The movement toward economic reform in Uzbekistan has not been matched by movement toward democratic reform. The government of Uzbekistan has instead tightened its grip since independence, cracking down increasingly on opposition groups, curbing basic human rights, and making little attempt to develop democratic political norms and practices. Although the names have changed, the institutions of government remain similar to those that existed before the breakup of the Soviet Union. The government has justified its restraint of personal liberty and freedom of speech by emphasizing the need for stability and a gradual approach to change during the transitional period, citing the conflict and chaos in the other former republics (most convincingly, neighboring Tajikistan). This approach has found credence among a large share of Uzbekistan's population, although such a position may not be sustainable in the long run.
Despite the trappings of institutional change, the first years of independence saw more resistance than acceptance of the institutional changes required for democratic reform to take hold. Whatever initial movement toward democracy existed in Uzbekistan in the early days of independence seems to have been overcome by the inertia of the remaining Soviet-style strong centralized leadership.

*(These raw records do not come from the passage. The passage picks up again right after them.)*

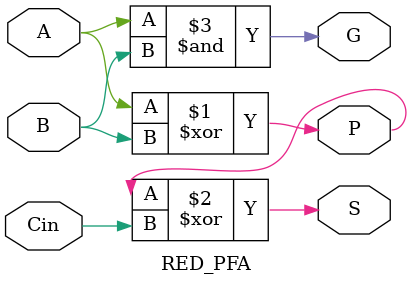
<source format=v>
module RED_PFA(A, B, Cin, P, G, S);
input A,B, Cin;
output P, G, S; //Prigate and Generate for carry look ahead chain
//partial full adder logic
assign P= A^ B;
assign S = P ^ Cin;
assign G = A & B;
endmodule 

</source>
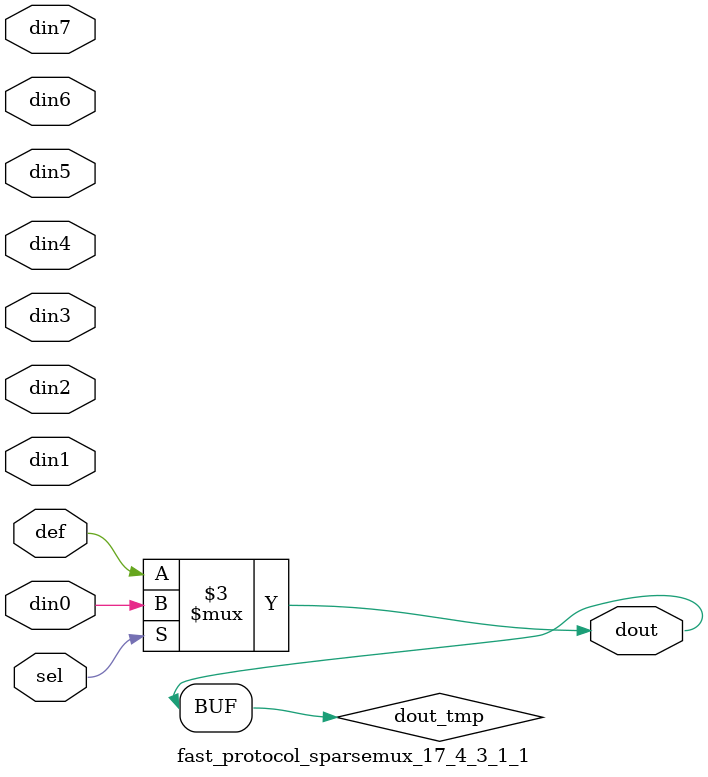
<source format=v>
`timescale 1ns / 1ps

module fast_protocol_sparsemux_17_4_3_1_1 (din0,din1,din2,din3,din4,din5,din6,din7,def,sel,dout);

parameter din0_WIDTH = 1;

parameter din1_WIDTH = 1;

parameter din2_WIDTH = 1;

parameter din3_WIDTH = 1;

parameter din4_WIDTH = 1;

parameter din5_WIDTH = 1;

parameter din6_WIDTH = 1;

parameter din7_WIDTH = 1;

parameter def_WIDTH = 1;
parameter sel_WIDTH = 1;
parameter dout_WIDTH = 1;

parameter [sel_WIDTH-1:0] CASE0 = 1;

parameter [sel_WIDTH-1:0] CASE1 = 1;

parameter [sel_WIDTH-1:0] CASE2 = 1;

parameter [sel_WIDTH-1:0] CASE3 = 1;

parameter [sel_WIDTH-1:0] CASE4 = 1;

parameter [sel_WIDTH-1:0] CASE5 = 1;

parameter [sel_WIDTH-1:0] CASE6 = 1;

parameter [sel_WIDTH-1:0] CASE7 = 1;

parameter ID = 1;
parameter NUM_STAGE = 1;



input [din0_WIDTH-1:0] din0;

input [din1_WIDTH-1:0] din1;

input [din2_WIDTH-1:0] din2;

input [din3_WIDTH-1:0] din3;

input [din4_WIDTH-1:0] din4;

input [din5_WIDTH-1:0] din5;

input [din6_WIDTH-1:0] din6;

input [din7_WIDTH-1:0] din7;

input [def_WIDTH-1:0] def;
input [sel_WIDTH-1:0] sel;

output [dout_WIDTH-1:0] dout;



reg [dout_WIDTH-1:0] dout_tmp;


always @ (*) begin
(* parallel_case *) case (sel)
    
    CASE0 : dout_tmp = din0;
    
    CASE1 : dout_tmp = din1;
    
    CASE2 : dout_tmp = din2;
    
    CASE3 : dout_tmp = din3;
    
    CASE4 : dout_tmp = din4;
    
    CASE5 : dout_tmp = din5;
    
    CASE6 : dout_tmp = din6;
    
    CASE7 : dout_tmp = din7;
    
    default : dout_tmp = def;
endcase
end


assign dout = dout_tmp;



endmodule

</source>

In the Soviet era, Uzbekistan organized its government and its local communist party in conformity with the structure prescribed for all the republics. The Communist Party of the Soviet Union (CPSU) occupied the central position in ruling the country. The party provided both the guidance and the personnel for the government structure. The system was strictly bureaucratic: every level of government and every governmental body found its mirror image in the party. The tool used by the CPSU to control the bureaucracy was the system of nomenklatura , a list of sensitive jobs in the government and other important organizations that could be filled only with party approval. The nomenklatura defined the Soviet elite, and the people on the list invariably were members of the CPSU.
Following the failure of the coup against the Gorbachev government in Moscow in August 1991, Uzbekistan's Supreme Soviet declared the independence of the republic, henceforth to be known as the Republic of Uzbekistan. At the same time, the Communist Party of Uzbekistan voted to cut its ties with the CPSU; three months later, it changed its name to the People's Democratic Party of Uzbekistan (PDPU), but the party leadership, under President Islam Karimov, remained in place. Independence brought a series of institutional changes, but the substance of governance in Uzbekistan changed much less dramatically.
On December 21, 1991, together with the leaders of ten other Soviet republics, Karimov agreed to dissolve the Soviet Union and form the Commonwealth of Independent States (CIS--see Glossary), of which Uzbekistan became a charter member according to the Alma-Ata Declaration. Shortly thereafter, Karimov was elected president of independent Uzbekistan in the new country's first contested election. Karimov drew 86 percent of the vote against opposition candidate Mohammed Salikh, whose showing experts praised in view of charges that the election had been rigged. The major opposition party, Birlik, had been refused registration as an official party in time for the election.
In 1992 the PDPU retained the dominant position in the executive and legislative branches of government that the Communist Party of Uzbekistan had enjoyed. All true opposition groups were repressed and physically discouraged. Birlik, the original opposition party formed by intellectuals in 1989, was banned for allegedly subversive activities, establishing the Karimov regime's dominant rationalization for increased authoritarianism: Islamic fundamentalism threatened to overthrow the secular state and establish an Islamic regime similar to that in Iran. The constitution ratified in December 1992 reaffirmed that Uzbekistan is a secular state. Although the constitution prescribed a new form of legislature, the PDPU-dominated Supreme Soviet remained in office for nearly two years until the first parliamentary election, which took place in December 1994 and January 1995.
In 1993 Karimov's concern about the spread of Islamic fundamentalism spurred Uzbekistan's participation in the multinational CIS peacekeeping force sent to quell the civil war in nearby Tajikistan--a force that remained in place three years later because of continuing hostilities. Meanwhile, in 1993 and 1994 continued repression by the Karimov regime brought strong criticism from international human rights organizations. In March 1995, Karimov took another step in the same direction by securing a 99 percent majority in a referendum on extending his term as president from the prescribed next election in 1997 to 2000. In early 1995, Karimov announced a new policy of toleration for opposition parties and coalitions, apparently in response to the need to improve Uzbekistan's international commercial position. A few new parties were registered in 1995, although the degree of their opposition to the government was doubtful, and some imprisonments of opposition political figures continued.
The parliamentary election, the first held under the new constitution's guarantee of universal suffrage to all citizens eighteen years of age or older, excluded all parties except the PDPU and the progovernment Progress of the Fatherland Party, despite earlier promises that all parties would be free to participate. The new, 250-seat parliament, called the Oly Majlis or Supreme Soviet, included only sixty-nine candidates running for the PDPU, but an estimated 120 more deputies were PDPU members technically nominated to represent local councils rather than the PDPU. The result was that Karimov's solid majority continued after the new parliament went into office.